While both men would rather commit a felony than reconcile, Keane has taken to publicly praising the other managerial great that shaped his playing career; Brian Clough

Clough gave Keane his first taste of English football with Nottingham Forest when he signed the Irishman for £47,000 from Cobh Ramblers in 1990.

”I remember, [Brian] Clough came to me during my earlier years at Nottingham Forest,” Keane once recalled.

“He calls me in before one of my first games and he says: ‘you can pass it, you can shoot and you can run – so just do those three things’. As silly as it sounds, a lot of players can’t do all three, so that’s when I knew I had that going for me!”

Clough’s affection for Keane was clear and his footballing brain was clear, according to Nick Miller of FourFourTwo. ‘On an occasion when Clough was in one of his more irascible moods, he stalked around the dressing room offering a different insult to every player,’ he wrote.

‘Accusations of laziness and complacency were tossed around, while he told goalkeeper and staunch Yorkshireman Mark Crossley to ‘buy a house in Nottingham or fuck off and play for Barnsley’.

‘When he reached Keane, Clough said: “I love you, Irishman.”‘

While the former Republic of Ireland midfielder was a firm favourite during his three-year spell at Forest, he felt Clough’s wrath after under-hitting a back pass during an FA Cup clash with Crystal Palace in 1991.

An outraged Clough floored his player with a punch in the dressing room and demanded he never repeat such an action.
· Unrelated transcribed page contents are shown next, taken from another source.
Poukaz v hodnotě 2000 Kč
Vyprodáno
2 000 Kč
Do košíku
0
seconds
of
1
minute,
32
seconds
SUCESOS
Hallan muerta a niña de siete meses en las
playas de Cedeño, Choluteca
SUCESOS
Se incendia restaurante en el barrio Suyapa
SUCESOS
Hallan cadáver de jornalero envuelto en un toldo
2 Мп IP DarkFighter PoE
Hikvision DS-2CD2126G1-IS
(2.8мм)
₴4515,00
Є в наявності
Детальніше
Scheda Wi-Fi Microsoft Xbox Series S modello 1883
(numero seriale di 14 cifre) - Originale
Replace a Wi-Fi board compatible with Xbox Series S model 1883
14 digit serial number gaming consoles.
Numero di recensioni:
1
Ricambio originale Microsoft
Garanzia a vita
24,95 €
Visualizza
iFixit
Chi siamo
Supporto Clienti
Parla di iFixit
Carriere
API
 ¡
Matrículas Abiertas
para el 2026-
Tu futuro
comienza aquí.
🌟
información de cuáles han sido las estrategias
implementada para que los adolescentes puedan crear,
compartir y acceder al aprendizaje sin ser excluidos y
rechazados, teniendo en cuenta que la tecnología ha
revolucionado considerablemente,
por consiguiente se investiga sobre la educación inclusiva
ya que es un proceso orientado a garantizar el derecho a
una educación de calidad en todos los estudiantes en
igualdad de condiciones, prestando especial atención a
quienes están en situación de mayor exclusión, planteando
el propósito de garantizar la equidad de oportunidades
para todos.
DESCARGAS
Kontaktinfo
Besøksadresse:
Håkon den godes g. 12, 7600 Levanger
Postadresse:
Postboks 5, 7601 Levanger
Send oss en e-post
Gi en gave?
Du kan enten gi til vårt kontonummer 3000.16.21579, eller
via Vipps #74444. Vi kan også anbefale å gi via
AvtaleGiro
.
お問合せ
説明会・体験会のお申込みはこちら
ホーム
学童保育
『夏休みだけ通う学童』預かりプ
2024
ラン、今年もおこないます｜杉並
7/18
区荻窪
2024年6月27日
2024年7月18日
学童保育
In fairness, it was a terrible backpass and Roy should feel outraged at having failed to do his job.

Legendary Forest goalkeeper Mark Crossley, who was compromised by Keane’s backpass, recounted the story during a talkSPORT interview in 2020.

“The one story that is true with Roy is, we played Crystal Palace in a cup game at home and he gave me a short back pass.
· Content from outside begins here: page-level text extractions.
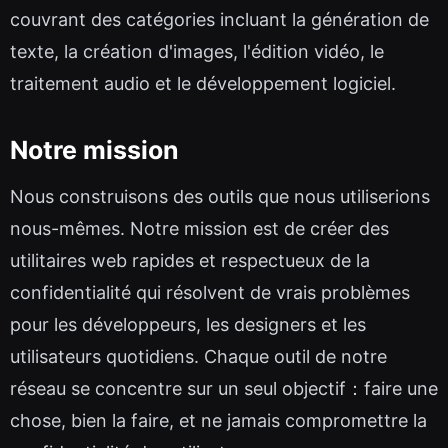
couvrant des catégories incluant la génération de
texte, la création d'images, l'édition vidéo, le
traitement audio et le développement logiciel.
Notre mission
Nous construisons des outils que nous utiliserions
nous-mêmes. Notre mission est de créer des
utilitaires web rapides et respectueux de la
confidentialité qui résolvent de vrais problèmes
pour les développeurs, les designers et les
utilisateurs quotidiens. Chaque outil de notre
réseau se concentre sur un seul objectif：faire une
chose, bien la faire, et ne jamais compromettre la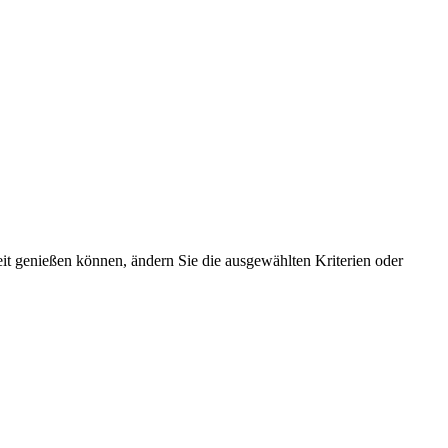
t genießen können, ändern Sie die ausgewählten Kriterien oder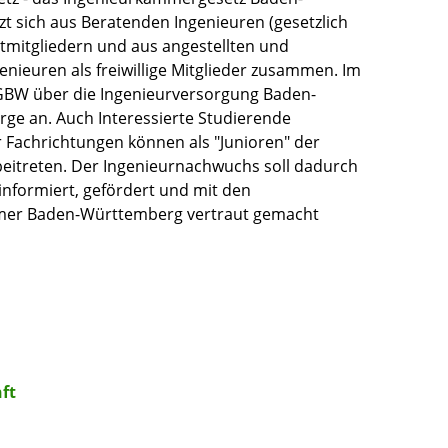
zt sich aus Beratenden Ingenieuren (gesetzlich
htmitgliedern und aus angestellten und
enieuren als freiwillige Mitglieder zusammen. Im
NGBW über die Ingenieurversorgung Baden-
rge an. Auch Interessierte Studierende
 Fachrichtungen können als "Junioren" der
itreten. Der Ingenieurnachwuchs soll dadurch
nformiert, gefördert und mit den
mmer Baden-Württemberg vertraut gemacht
ft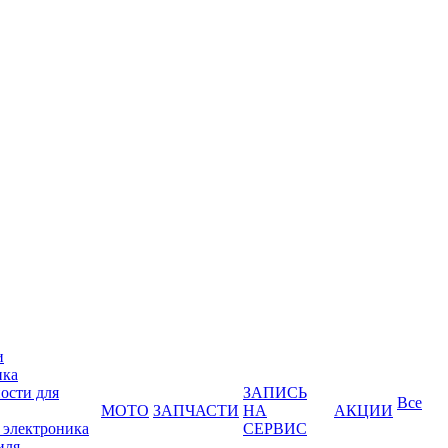
и
ика
ости для
ЗАПИСЬ
Все
МОТО
ЗАПЧАСТИ
НА
АКЦИИ
 электроника
СЕРВИС
иля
“I mis-kicked it and then John Salako chipped me from the halfway line, which took the game to a replay – 3-3 in the last minute.

“Cloughy was waiting in the dressing room for Keano, because Roy used to sprint off the pitch and he was always the first one in after a game.

“But the gaffer was hiding behind the door – out his steps and he punches Roy in the stomach and says: ‘Don’t ever pass the ball back to my goalkeeper, young man’.

“It was actually my fault, but he punched Keano and I think that was just his way of letting him know, I’m the gaffer and you do as I say”.

Even Keane, who has never knowingly been shy in standing up for himself, knew better than to retaliate towards Clough.

“Did I take it that badly? No. He was a genius,” the former midfielder said in a 2019 interview.

“He was upset, he was heated and he punched me. I remember thinking, ‘I still think you’re a brilliant manager’.

“I came in the next day and I trained and I didn’t text anyone in the media or ring somebody or go on WhatsApp and Twitter, whatever they go on, saying ‘somebody punched me.’”

Despite Clough’s brilliance, he could not stop Forest’s relegation to the second tier in 1993, which led to Keane joining Manchester United for a then-British record £3.75million fee.

Keane went on to win seven Premier League titles, four FA Cups and a Champions League in a glittering 12-year spell at Old Trafford, but the role Clough played in his development should never be forgotten.

Speaking to The Athletic, former Forest defender Brian Laws recalled another night when Clough put a young Roy in his place.

“Roy was getting a bit cocky; he came back a little bit chirpy,” Laws revealed about one night out. “Cloughie was in the foyer of the hotel, waiting. He wanted to bring him down a peg or two.

So he gave him a punch and then sent him home. To be fair to Roy, he took it. He didn’t fight back. He respected him, it was like his dad had given him a bit of a hiding.

He stepped out of line, went too far and got himself a clip around the ear for it. I think he understood that he deserved it.”

So much respect, in fact, that Keane took a jab to the belly and ended up loving Clough more. Perhaps Ferguson should’ve tried something similar.